Le but sera bientôt atteint. Ne surtout pas parler d’eau autrement qu’en généralités. Ni de rien d’autre. S’en servir pour maintenir un état de guerre permanent entre les gens du bien et eux. Le manichéisme glacera pour un moment les deux camps, ceux qui sont pour, eux, ceux qui sont contre, nous les heureux illuminés par la grâce. Celui-là, les plateaux télés l’aiment bien, car il fait des débats faciles à mener et génère des petites phrases sur les réseaux sociaux. Celui-là, il aide à étouffer les égarés qui pensent encore à la nuance, aux faits, à la science, à la pondération, à la contradiction, au respect des usages, des règles, du droit, de la Justice, de l’autre. Dans le no man’s land tu ne vivras pas longtemps, toi pauvre modéré membre d’une association écolo de terrain, d’une coopérative, d’un parc régional, toi la chargée de mission d’une collectivité, toi l’élu local, toi l’ingénieure territoriale, toi l’agriculteur, toi l’industriel, vous tous et toutes qui, dans les syndicats de rivière, les commissions locales, les comités de bassin discutez depuis des années pour faire avancer cette démocratie qu’est l’eau. Le modéré est un lâche et un traître, car il n’a pas choisi son camp. Ne surtout pas parler de ce qui améliore la situation de l’eau, car il faut en rester à l’idée que la guerre est là pour longtemps. La démocratie aussi est une lâche, car elle ronge la planète par la lenteur de ses routines.

Tout cela est une évolution naturelle.

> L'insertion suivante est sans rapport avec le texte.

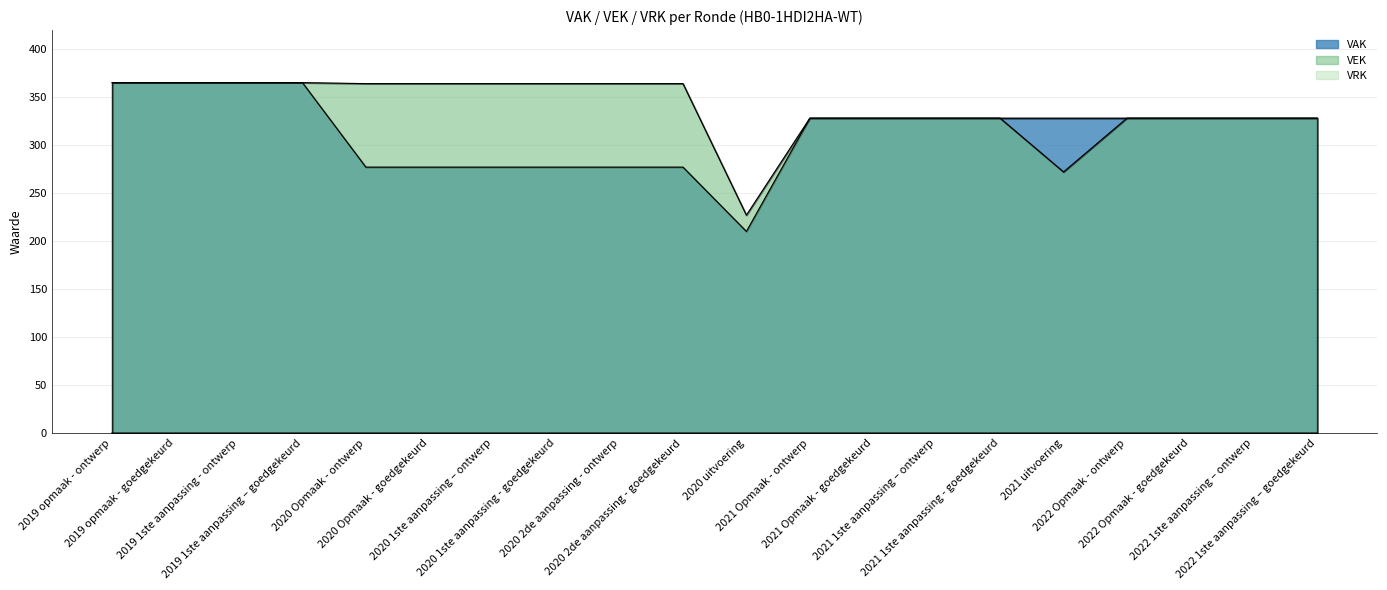

What position from the left is 2020 Opmaak - ontwerp?

5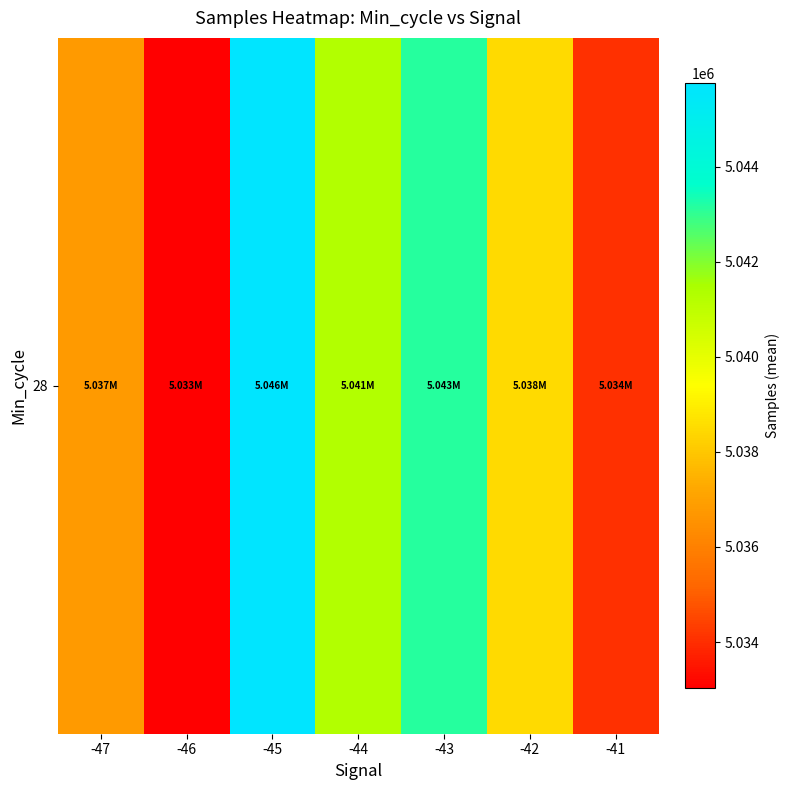

Where is the data nearest to the value 5039389?

-42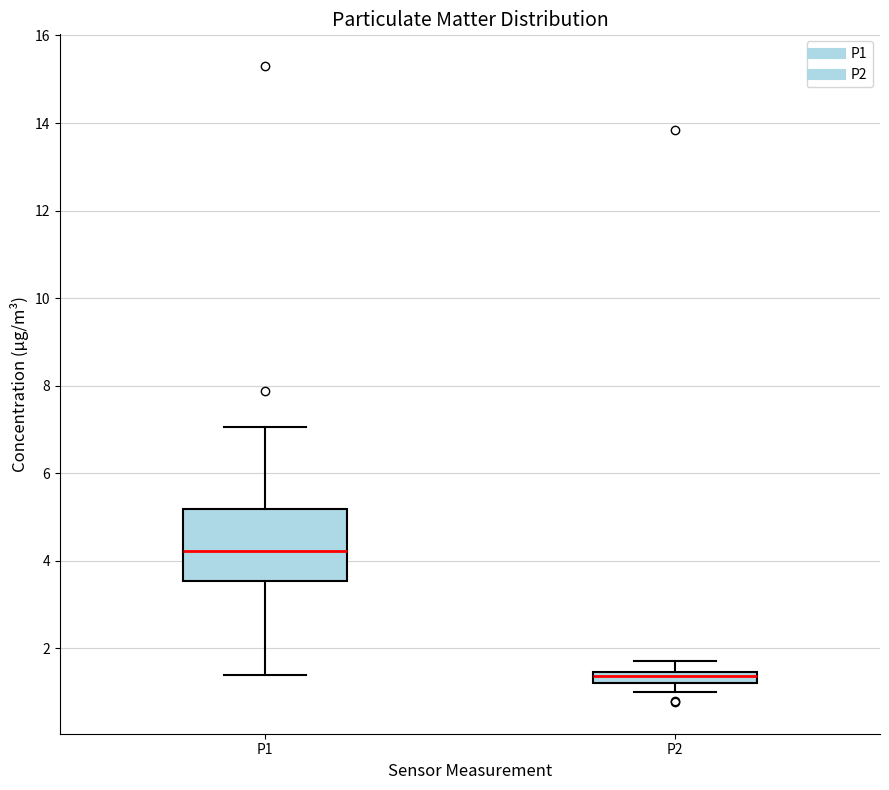

Which box's median line is the lowest?

P2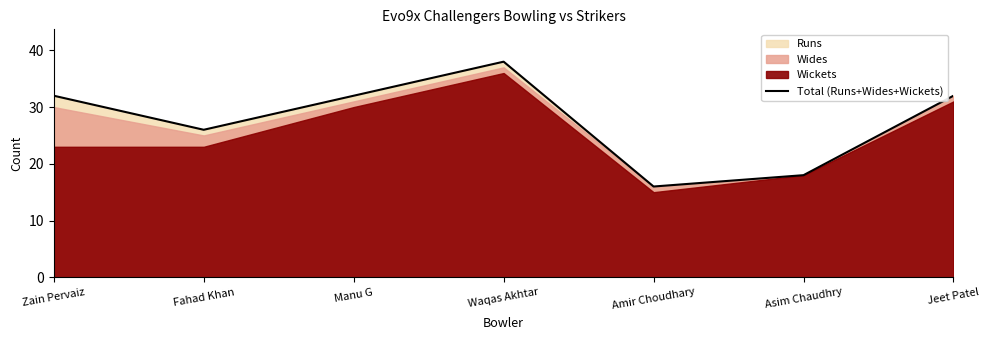

Does the chart have visible grid lines?

No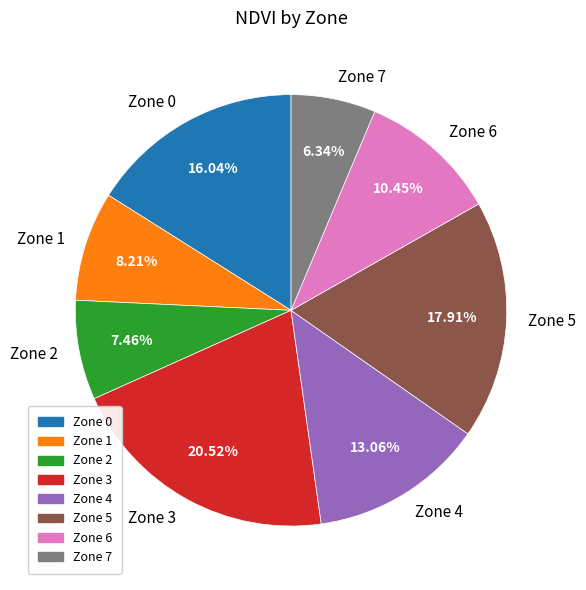

Is there any slice that represents more than half of the pie?

No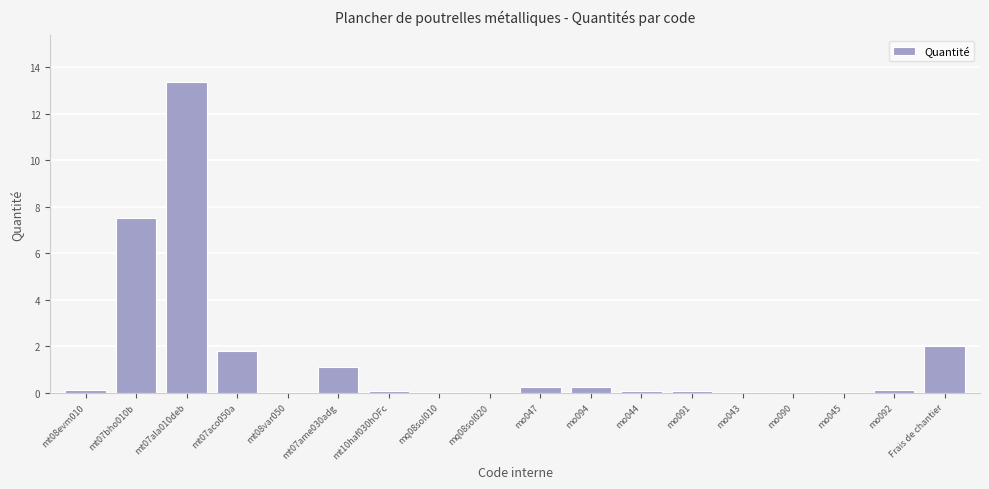

At which label is the value closest to 6?

mt07bho010b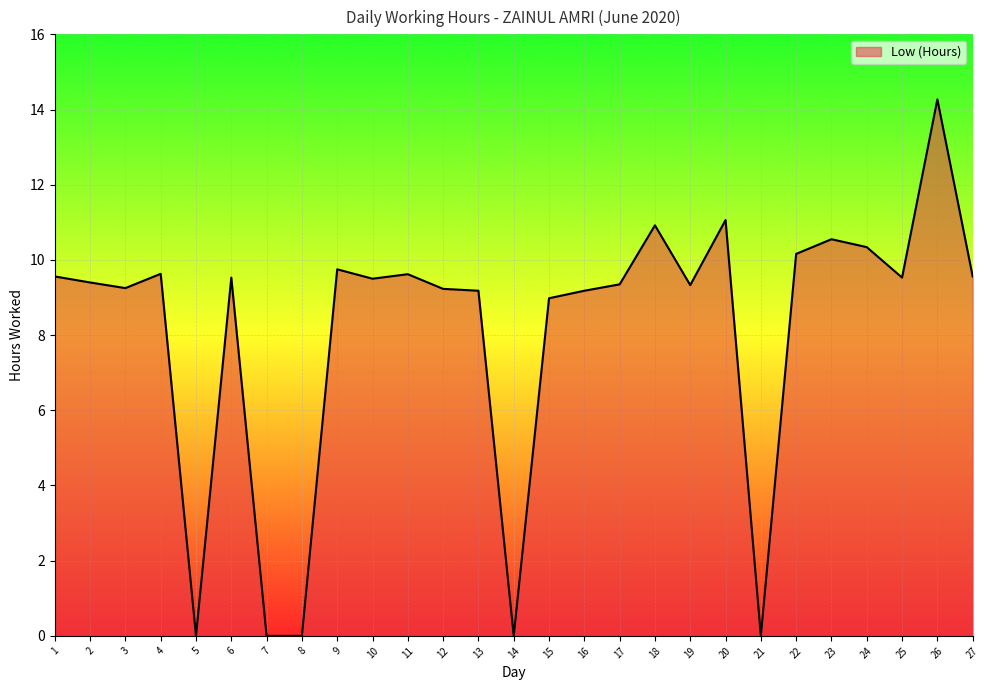

True or false: the data shows -8.6 at 14.

False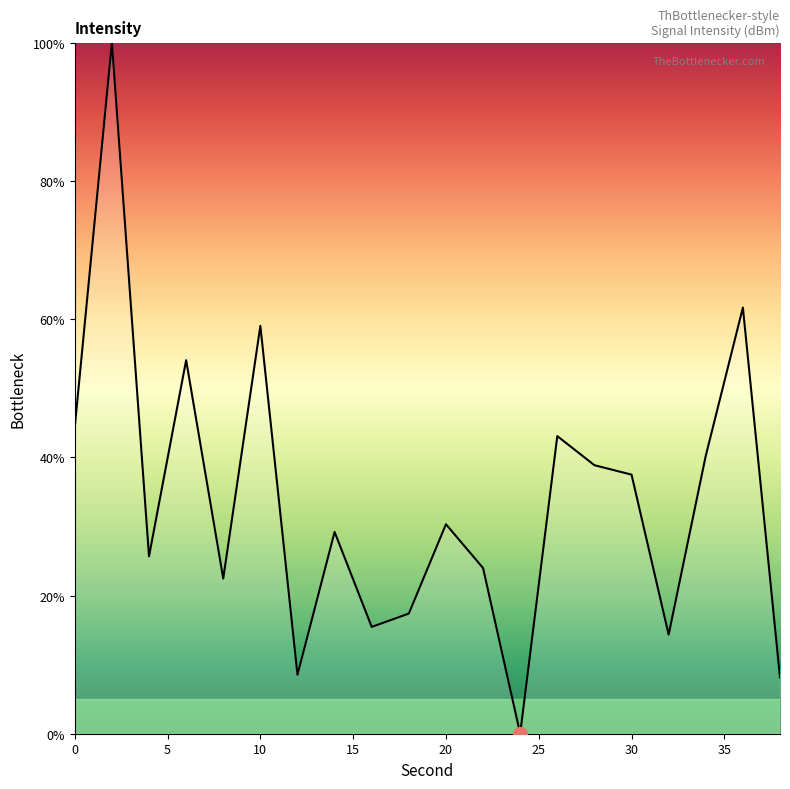

What is the difference between the maximum and minimum values?

100.0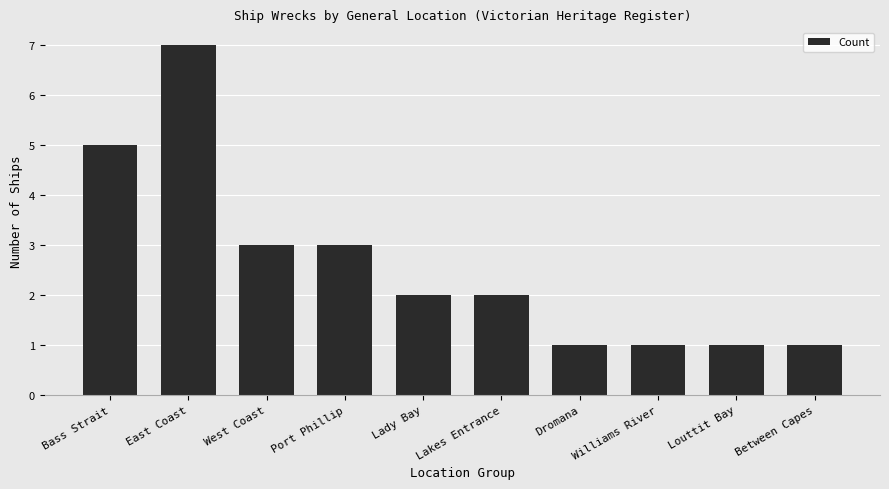

What is the smallest value displayed?

1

Comment exister autrement dans une société répartie entre opprimés et angoissés qui a élu un ado ayant épousé sa mère et placé face à lui un admirateur des dictateurs à grosses moustaches ?

Tout ceci profite évidemment à l’héritière d’admirateurs d’autres dictatures, dont les bottes étaient peut-être mieux cirées. Mais après tout… qu’elle prenne le pouvoir, le camp du bien n’en veut pas, au contraire, elle au pouvoir, il aura enfin atteint le Saint-Graal : devenir résistant. Rejouer 1940. L’eau, elle, aura continué de couler ; ou pas.